** Input for this task follows **

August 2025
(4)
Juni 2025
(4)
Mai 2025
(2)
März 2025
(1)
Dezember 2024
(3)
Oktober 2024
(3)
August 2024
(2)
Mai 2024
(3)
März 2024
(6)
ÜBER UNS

** End of Input for this task **

How to complete this task: Would you print all of the entries exactly as they stand?

Answer below:
August 2025
(4)
Juni 2025
(4)
Mai 2025
(2)
März 2025
(1)
Dezember 2024
(3)
Oktober 2024
(3)
August 2024
(2)
Mai 2024
(3)
März 2024
(6)
ÜBER UNS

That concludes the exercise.